Aslında ben bu soruya Öz Gıda-İş Dergisinin Ekim-Kasım-Aralık 2018 tarihli, sekizinci sayısında kaleme aldığım makalede cevap vermiştim. Döviz kuru artışı neticesinde ortaya çıkan duruma reçete olarak “Krizi daha fazla yatırım ve istihdamla aşacağız” demiştim. 

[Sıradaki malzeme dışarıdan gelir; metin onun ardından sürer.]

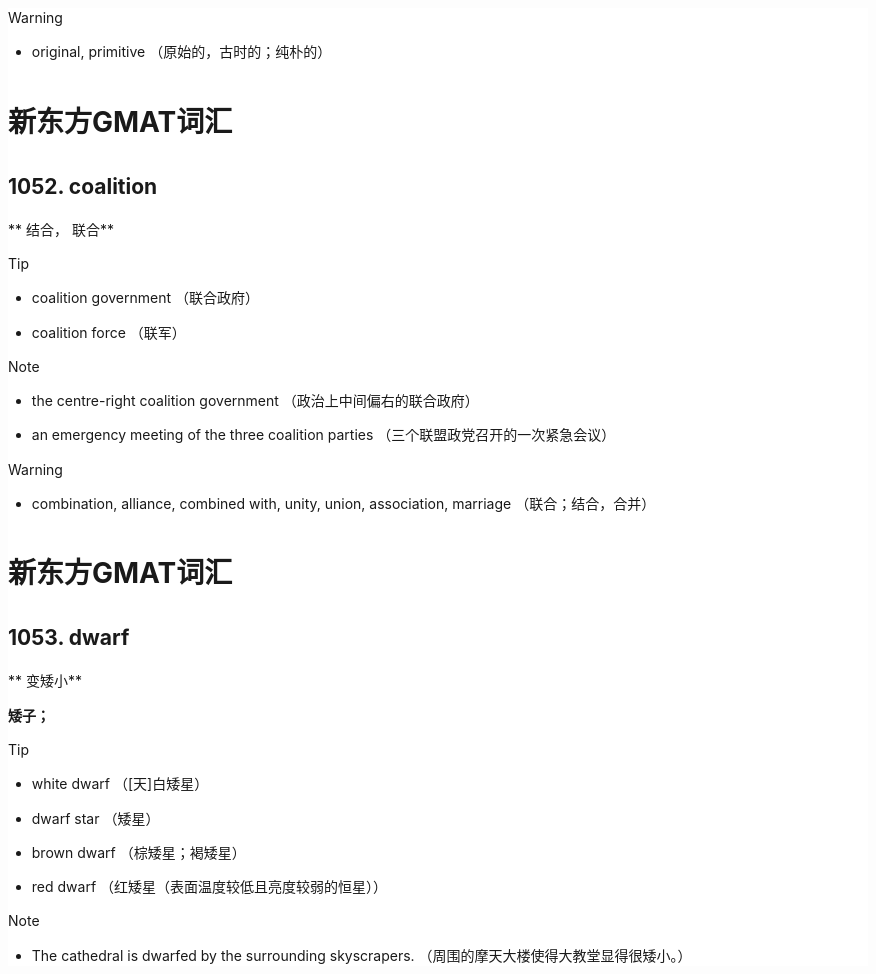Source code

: > [!WARNING]
>
> - original, primitive （原始的，古时的；纯朴的）
>

# 新东方GMAT词汇

## 1052. coalition

** 结合， 联合**

> [!TIP]
>
> - coalition government （联合政府）
>
> - coalition force （联军）
>

> [!NOTE]
>
> - the centre-right coalition government （政治上中间偏右的联合政府）
>
> - an emergency meeting of the three coalition parties （三个联盟政党召开的一次紧急会议）
>

> [!WARNING]
>
> - combination, alliance, combined with, unity, union, association, marriage （联合；结合，合并）
>

# 新东方GMAT词汇

## 1053. dwarf

** 变矮小**

**矮子；**

> [!TIP]
>
> - white dwarf （[天]白矮星）
>
> - dwarf star （矮星）
>
> - brown dwarf （棕矮星；褐矮星）
>
> - red dwarf （红矮星（表面温度较低且亮度较弱的恒星））
>

> [!NOTE]
>
> - The cathedral is dwarfed by the surrounding skyscrapers. （周围的摩天大楼使得大教堂显得很矮小。）
>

Burada hükümetin verdiği teşviklerin seviyesini artırmasını ve özellikle tarım ve hayvancılıkta kooperatifçiliğin desteklenmesini gerektiğini düşünüyorum. Az önce bahsettiğim gibi, gıda sektörü girdi maliyetlerinin son derece önemli olduğu bir sektör. Nakliye gibi enerji maliyetlerinin büyük rol oynadığı aşamaları bile kendi bünyesinde çözüme kavuşturabilen kooperatiflerin sayısı arttıkça bu türden bir sıkıntıyı gelecekte yaşama ihtimalimiz düşecektir. Bu yönde adımlar atmamız lazım. Bu şekilde gelecekte yaşamamız muhtemel olumsuzlukların da önüne geçmiş oluruz. 

Fahiş fiyatlamanın önüne geçmenin asıl reçetesi üreticinin bu işten para kazanmasını sağlamaktır. Üreticinin para kazanamadığı hiçbir sistem başarılı olamaz. Biz Öz Gıda-İş Sendikası olarak, üreticinin hakkaniyetli bir oranda kâr elde ettiği, bunun neticesinde işçilerin de emeklerinin karşılığını aldığı adil bir sistem olması gerektiğinin düşünüyoruz. Neticede tüm sistemlerin adil olabilmesi için temeline “insan ve insan refahı” kavramlarını koyması gerektiğinden hareketle, bu yönde çalışmalar yürütüyoruz.